É costume guardarem-se partes do touro como troféu?
Claro. É muito usual mandarmos embalsamar cabeças de toiros que tenham tido um significado especial para a nossa carreira, cabeças de cavalos que se tenham destacado, orelhas de toiros cortadas em praças de especial importância, para lhe dar os exemplos mais usuais.

Se as touradas fossem abolidas, a que é que se iria dedicar?

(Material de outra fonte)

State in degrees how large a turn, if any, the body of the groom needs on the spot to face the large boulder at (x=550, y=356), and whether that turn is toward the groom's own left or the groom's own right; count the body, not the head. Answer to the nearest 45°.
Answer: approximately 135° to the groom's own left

À pesca não me dedicarei, certamente. Se as touradas forem abolidas com o argumento de que os toureiros matam os toiros, a pesca e outras atividades terão também de ser abolidas porque o pescador mata o peixe, o caçador mata na caça, etc. No limite, quando fossemos todos vegetarianos, este problema colocar-se-ia também aos vegetais (igualmente seres vivo), que morrem às mãos dos humanos e, por aí em diante, até ao absurdo. Ora penso que é mais razoável evitarmos o absurdo das coisas e o fundamentalismo das atitudes e comportamentos. As touradas não têm por que ser abolidas.

Mas o pescador mata para comer, por exemplo.
Há muita parte da caça e da pesca que nem se come.